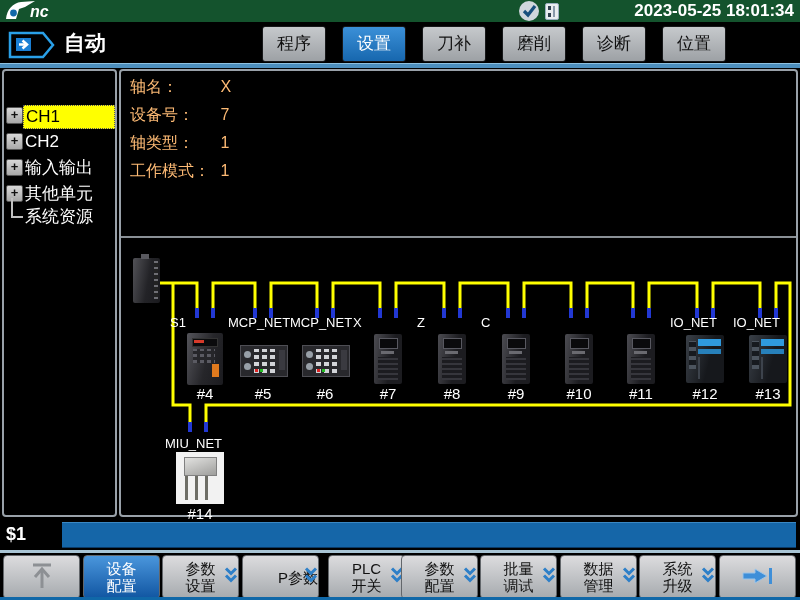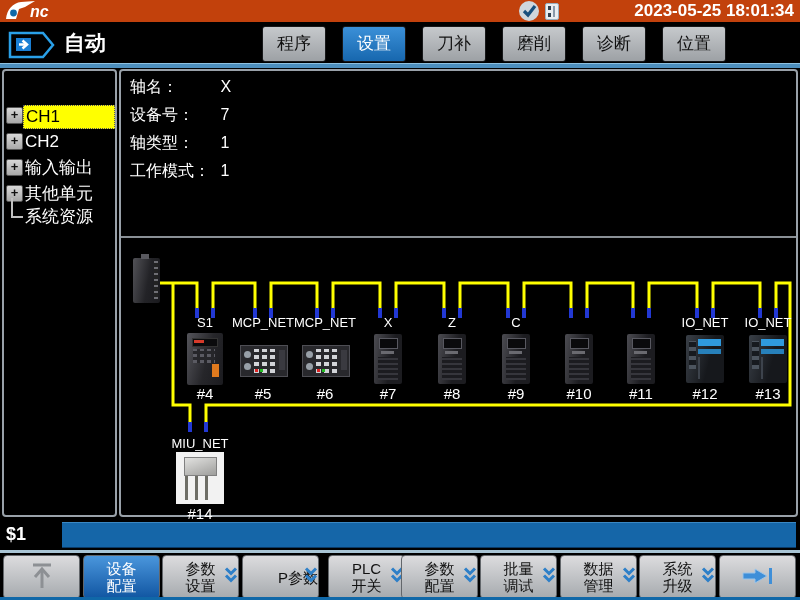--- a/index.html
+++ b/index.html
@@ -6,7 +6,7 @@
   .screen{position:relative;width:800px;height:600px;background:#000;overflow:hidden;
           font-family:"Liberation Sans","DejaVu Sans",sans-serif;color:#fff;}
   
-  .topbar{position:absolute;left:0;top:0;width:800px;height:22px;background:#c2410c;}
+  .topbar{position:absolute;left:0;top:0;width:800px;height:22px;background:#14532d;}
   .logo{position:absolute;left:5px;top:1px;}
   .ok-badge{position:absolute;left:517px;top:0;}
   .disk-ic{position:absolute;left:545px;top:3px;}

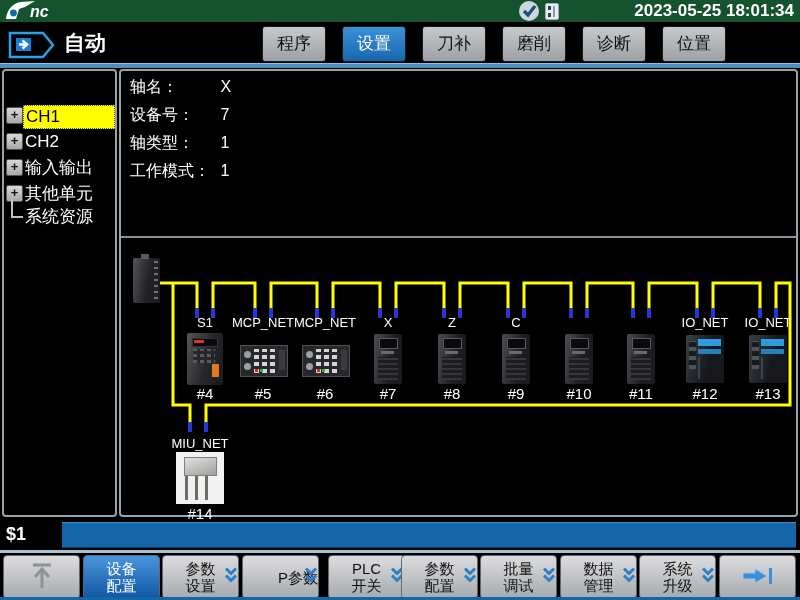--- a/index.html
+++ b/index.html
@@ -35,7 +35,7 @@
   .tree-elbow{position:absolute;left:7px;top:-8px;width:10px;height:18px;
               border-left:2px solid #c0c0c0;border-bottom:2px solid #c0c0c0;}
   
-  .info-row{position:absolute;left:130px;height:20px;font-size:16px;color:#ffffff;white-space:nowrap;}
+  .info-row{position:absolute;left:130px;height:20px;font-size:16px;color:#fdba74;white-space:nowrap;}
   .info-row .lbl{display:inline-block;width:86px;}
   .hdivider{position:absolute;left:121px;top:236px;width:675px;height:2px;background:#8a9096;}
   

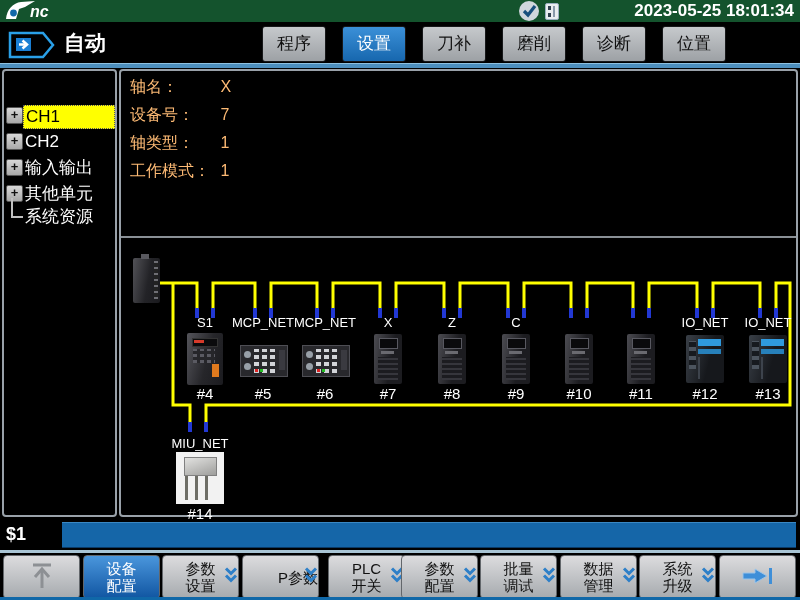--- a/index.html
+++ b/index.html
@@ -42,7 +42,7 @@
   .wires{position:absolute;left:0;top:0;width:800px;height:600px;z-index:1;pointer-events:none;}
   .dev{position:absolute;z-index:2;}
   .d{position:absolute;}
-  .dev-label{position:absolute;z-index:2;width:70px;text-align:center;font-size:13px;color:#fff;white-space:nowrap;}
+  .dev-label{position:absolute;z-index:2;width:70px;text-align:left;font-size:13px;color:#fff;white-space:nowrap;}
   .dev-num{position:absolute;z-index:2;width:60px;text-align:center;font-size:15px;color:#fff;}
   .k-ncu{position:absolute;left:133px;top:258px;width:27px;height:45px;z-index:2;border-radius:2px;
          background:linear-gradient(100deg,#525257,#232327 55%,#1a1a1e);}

----------

» **Assignment**
The whole listing, minus its images, should be repeated exactly.

» **Written response**
--- a/index.html
+++ b/index.html
@@ -6,7 +6,7 @@
   .screen{position:relative;width:800px;height:600px;background:#000;overflow:hidden;
           font-family:"Liberation Sans","DejaVu Sans",sans-serif;color:#fff;}
   
-  .topbar{position:absolute;left:0;top:0;width:800px;height:22px;background:#c2410c;}
+  .topbar{position:absolute;left:0;top:0;width:800px;height:22px;background:#14532d;}
   .logo{position:absolute;left:5px;top:1px;}
   .ok-badge{position:absolute;left:517px;top:0;}
   .disk-ic{position:absolute;left:545px;top:3px;}

--- a/index.html
+++ b/index.html
@@ -35,7 +35,7 @@
   .tree-elbow{position:absolute;left:7px;top:-8px;width:10px;height:18px;
               border-left:2px solid #c0c0c0;border-bottom:2px solid #c0c0c0;}
   
-  .info-row{position:absolute;left:130px;height:20px;font-size:16px;color:#ffffff;white-space:nowrap;}
+  .info-row{position:absolute;left:130px;height:20px;font-size:16px;color:#fdba74;white-space:nowrap;}
   .info-row .lbl{display:inline-block;width:86px;}
   .hdivider{position:absolute;left:121px;top:236px;width:675px;height:2px;background:#8a9096;}
   

--- a/index.html
+++ b/index.html
@@ -42,7 +42,7 @@
   .wires{position:absolute;left:0;top:0;width:800px;height:600px;z-index:1;pointer-events:none;}
   .dev{position:absolute;z-index:2;}
   .d{position:absolute;}
-  .dev-label{position:absolute;z-index:2;width:70px;text-align:center;font-size:13px;color:#fff;white-space:nowrap;}
+  .dev-label{position:absolute;z-index:2;width:70px;text-align:left;font-size:13px;color:#fff;white-space:nowrap;}
   .dev-num{position:absolute;z-index:2;width:60px;text-align:center;font-size:15px;color:#fff;}
   .k-ncu{position:absolute;left:133px;top:258px;width:27px;height:45px;z-index:2;border-radius:2px;
          background:linear-gradient(100deg,#525257,#232327 55%,#1a1a1e);}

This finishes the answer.